:: What is being asked ::
Give the records again from the line with "family: Brassicaceae" to the line with "catalogue / barcode: US 1979070", switching "collectors" to "collected by" and leaving everything else unchanged.

:: Data listing ::
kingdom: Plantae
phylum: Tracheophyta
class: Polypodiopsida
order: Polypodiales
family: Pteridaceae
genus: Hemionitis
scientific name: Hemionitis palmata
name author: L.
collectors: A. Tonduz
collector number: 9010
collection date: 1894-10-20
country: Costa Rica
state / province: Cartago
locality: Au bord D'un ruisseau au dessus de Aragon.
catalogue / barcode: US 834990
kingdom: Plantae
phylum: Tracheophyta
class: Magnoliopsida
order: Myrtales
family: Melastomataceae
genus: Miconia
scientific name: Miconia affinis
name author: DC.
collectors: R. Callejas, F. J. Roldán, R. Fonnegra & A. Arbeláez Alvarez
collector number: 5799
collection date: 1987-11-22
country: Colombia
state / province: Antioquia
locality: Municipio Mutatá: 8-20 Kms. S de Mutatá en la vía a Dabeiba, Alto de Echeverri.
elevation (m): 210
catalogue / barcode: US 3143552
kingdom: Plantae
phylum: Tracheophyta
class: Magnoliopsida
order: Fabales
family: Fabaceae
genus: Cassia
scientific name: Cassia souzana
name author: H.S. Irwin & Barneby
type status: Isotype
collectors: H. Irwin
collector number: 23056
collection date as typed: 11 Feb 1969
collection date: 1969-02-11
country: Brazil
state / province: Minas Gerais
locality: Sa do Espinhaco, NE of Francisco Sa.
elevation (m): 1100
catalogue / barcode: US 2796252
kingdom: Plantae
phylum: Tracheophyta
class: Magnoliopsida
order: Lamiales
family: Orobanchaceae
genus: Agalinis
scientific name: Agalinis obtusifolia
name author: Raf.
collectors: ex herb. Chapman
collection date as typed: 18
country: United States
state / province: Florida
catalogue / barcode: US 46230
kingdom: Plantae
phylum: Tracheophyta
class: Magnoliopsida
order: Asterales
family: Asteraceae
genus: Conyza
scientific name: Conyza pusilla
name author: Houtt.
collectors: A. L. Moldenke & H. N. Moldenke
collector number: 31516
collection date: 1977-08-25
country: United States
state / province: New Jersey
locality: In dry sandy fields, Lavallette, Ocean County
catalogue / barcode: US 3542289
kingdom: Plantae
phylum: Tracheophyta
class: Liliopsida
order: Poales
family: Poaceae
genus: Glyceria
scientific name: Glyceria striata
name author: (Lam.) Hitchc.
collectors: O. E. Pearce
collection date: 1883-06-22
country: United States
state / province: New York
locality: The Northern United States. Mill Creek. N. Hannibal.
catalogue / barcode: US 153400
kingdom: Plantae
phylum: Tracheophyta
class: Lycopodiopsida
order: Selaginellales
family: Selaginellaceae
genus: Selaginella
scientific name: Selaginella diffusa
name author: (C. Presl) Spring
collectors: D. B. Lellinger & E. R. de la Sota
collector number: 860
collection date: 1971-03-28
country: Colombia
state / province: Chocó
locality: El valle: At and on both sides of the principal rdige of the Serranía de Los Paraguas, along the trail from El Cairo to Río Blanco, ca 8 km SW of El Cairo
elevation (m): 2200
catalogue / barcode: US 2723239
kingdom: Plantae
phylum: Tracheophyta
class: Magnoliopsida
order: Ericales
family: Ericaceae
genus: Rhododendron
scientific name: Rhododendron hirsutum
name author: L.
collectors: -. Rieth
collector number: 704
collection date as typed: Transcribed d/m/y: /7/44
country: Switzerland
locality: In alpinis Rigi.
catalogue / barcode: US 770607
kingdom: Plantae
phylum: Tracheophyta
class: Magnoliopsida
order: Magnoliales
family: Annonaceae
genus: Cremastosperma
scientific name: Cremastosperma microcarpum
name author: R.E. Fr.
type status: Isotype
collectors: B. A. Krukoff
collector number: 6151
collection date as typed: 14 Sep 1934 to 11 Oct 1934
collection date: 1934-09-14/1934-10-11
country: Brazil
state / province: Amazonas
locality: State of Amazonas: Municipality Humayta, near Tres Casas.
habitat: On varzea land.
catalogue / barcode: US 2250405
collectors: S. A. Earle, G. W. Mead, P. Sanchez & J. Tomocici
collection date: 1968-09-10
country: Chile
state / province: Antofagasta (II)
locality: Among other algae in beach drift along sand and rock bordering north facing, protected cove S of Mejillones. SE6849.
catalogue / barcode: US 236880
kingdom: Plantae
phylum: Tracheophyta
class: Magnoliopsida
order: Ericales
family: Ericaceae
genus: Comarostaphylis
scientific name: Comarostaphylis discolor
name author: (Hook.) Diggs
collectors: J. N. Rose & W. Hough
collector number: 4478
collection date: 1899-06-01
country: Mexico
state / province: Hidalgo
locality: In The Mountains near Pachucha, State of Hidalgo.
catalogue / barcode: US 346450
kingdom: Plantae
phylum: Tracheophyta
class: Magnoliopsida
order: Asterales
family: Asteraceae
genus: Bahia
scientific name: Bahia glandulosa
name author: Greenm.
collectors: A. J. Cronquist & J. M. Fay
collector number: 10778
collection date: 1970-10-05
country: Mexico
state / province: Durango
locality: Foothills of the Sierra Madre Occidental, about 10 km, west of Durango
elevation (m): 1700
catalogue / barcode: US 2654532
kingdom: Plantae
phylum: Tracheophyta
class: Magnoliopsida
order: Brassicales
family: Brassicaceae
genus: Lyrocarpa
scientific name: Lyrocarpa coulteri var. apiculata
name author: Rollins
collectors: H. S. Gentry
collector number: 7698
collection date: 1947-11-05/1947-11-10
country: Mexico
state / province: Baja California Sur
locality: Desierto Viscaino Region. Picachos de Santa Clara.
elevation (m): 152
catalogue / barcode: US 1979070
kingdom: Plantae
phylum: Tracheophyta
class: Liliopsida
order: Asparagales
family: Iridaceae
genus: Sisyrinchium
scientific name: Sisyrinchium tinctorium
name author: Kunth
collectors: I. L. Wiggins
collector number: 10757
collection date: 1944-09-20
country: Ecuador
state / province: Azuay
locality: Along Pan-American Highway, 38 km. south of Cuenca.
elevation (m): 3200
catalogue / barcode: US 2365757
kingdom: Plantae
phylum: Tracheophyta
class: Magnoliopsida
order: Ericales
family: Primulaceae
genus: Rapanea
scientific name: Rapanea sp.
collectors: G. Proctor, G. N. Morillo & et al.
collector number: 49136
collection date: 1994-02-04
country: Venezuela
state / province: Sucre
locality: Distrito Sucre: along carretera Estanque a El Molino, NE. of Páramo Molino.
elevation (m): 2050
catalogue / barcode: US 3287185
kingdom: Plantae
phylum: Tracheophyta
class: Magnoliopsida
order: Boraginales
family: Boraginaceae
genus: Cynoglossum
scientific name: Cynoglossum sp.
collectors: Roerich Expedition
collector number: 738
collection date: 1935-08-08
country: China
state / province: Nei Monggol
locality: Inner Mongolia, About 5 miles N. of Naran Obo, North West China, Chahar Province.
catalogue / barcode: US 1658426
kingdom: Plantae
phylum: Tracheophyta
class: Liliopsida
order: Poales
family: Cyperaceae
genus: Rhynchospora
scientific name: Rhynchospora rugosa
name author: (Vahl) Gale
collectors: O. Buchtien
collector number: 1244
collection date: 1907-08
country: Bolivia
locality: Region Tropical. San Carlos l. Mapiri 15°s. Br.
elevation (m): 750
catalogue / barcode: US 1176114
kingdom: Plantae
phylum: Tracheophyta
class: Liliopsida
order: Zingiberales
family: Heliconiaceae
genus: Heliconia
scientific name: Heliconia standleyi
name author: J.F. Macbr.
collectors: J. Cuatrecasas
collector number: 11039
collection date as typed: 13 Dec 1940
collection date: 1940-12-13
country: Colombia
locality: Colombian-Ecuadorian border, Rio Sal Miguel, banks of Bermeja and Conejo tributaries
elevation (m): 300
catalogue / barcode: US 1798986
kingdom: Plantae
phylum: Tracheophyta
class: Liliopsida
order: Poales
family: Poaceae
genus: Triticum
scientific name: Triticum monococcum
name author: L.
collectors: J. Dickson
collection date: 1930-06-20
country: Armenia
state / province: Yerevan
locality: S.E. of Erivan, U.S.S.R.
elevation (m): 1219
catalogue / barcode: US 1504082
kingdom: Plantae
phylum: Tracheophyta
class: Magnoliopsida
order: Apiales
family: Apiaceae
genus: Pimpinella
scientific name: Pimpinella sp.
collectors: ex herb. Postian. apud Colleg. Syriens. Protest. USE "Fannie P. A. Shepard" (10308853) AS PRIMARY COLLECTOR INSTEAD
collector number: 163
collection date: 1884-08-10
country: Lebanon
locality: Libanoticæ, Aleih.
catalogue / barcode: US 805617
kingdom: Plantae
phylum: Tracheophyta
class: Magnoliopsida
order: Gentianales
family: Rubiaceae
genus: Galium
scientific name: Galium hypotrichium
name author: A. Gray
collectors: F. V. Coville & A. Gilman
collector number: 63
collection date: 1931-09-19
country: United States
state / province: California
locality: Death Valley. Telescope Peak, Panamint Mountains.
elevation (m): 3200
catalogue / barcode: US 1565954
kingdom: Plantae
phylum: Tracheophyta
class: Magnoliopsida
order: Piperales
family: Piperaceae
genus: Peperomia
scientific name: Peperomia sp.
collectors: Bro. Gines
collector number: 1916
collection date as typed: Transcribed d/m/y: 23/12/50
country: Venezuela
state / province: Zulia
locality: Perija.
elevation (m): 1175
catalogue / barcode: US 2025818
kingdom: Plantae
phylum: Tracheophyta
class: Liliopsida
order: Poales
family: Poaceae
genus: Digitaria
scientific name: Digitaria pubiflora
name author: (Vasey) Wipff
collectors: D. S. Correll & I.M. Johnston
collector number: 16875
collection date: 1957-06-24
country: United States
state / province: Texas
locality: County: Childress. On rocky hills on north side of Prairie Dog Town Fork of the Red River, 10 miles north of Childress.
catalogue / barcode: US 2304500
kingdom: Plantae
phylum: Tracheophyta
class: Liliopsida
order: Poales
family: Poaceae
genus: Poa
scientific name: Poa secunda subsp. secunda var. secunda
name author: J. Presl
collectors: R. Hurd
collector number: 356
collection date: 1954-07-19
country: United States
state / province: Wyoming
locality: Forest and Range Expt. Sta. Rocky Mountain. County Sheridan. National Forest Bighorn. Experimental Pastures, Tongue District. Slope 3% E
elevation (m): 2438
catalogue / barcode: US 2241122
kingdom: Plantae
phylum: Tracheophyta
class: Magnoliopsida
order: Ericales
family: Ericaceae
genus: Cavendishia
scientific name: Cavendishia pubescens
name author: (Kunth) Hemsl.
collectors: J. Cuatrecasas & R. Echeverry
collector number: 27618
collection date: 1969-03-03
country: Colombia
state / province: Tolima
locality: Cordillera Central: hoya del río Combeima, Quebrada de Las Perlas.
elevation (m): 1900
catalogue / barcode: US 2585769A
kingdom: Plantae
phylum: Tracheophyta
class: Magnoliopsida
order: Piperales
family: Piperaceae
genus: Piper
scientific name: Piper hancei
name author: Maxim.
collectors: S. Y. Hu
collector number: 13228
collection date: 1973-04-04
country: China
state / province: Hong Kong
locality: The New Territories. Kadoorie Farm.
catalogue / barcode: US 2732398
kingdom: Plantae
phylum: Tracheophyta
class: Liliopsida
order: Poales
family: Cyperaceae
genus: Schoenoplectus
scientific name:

:: Result of this exercise ::
family: Brassicaceae
genus: Lyrocarpa
scientific name: Lyrocarpa coulteri var. apiculata
name author: Rollins
collected by: H. S. Gentry
collector number: 7698
collection date: 1947-11-05/1947-11-10
country: Mexico
state / province: Baja California Sur
locality: Desierto Viscaino Region. Picachos de Santa Clara.
elevation (m): 152
catalogue / barcode: US 1979070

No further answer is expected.